300 infrared sensors

My opinion is that this wouldn't work as you are taking far too long to do the conversion just to see if there is something present which most of the time there would not be. Remember the processor also has to control the visible LEDs and the pattern they go in.

I thought the 38 KHz would be the same for all sensors, just one 38 KHz source (constant frequency) and 50% duty cycle. This isn't the same type of sensor that's used for IR communication like TV remotes and garage door openers. The only information it returns is a pulse with varying width, repeating at 50-680 ms.

EDIT: Oops ... you said "visible leds" not IR leds.

MORE: The processor would only have to track the bit timing of 36 bytes. A method something like this could be used to store the sensor status and time/duration information.

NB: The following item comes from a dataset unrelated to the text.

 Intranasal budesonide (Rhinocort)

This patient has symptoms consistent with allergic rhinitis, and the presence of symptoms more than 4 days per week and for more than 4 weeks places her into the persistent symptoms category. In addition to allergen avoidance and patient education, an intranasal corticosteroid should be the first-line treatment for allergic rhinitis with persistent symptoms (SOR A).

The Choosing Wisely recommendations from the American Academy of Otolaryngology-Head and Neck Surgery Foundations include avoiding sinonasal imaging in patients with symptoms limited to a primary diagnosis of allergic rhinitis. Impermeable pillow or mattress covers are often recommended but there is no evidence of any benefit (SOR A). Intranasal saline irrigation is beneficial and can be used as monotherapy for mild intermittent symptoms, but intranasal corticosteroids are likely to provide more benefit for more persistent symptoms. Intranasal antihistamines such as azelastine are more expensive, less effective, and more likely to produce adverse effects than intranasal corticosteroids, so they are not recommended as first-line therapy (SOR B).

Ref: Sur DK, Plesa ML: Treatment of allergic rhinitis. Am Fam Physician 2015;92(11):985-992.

Example: This function is manipulating 80 bits (10 bytes). I've timed this function on the Due - 1,000 iterations took 790 us. So the execution time is 0.79 us.

void buttonFilter(void)
{
  if (millis() - millisStart >= 2)
  {
    for (int i = 0; i < qty; i++)
    {
      buttonState[i] = (buttonState[i] << 1) | digitalRead(buttons[i]); // shift and read
      if ((buttonState[i] & B11111) == B01111)  // if rising and high for 3 stable reads
      {
        buttonRead[i] = 1;
      }
      if ((buttonState[i] & B11111) == B10000)  // if falling and low for 3 stable reads
      {
        buttonRead[i] = 0;
      }
    }

I guess whatever is decided for a sensor, it would be good to pre-test just a few of them. Even a small 2x2 or 3x3 matrix could be directly connected to the Arduino and evaluated.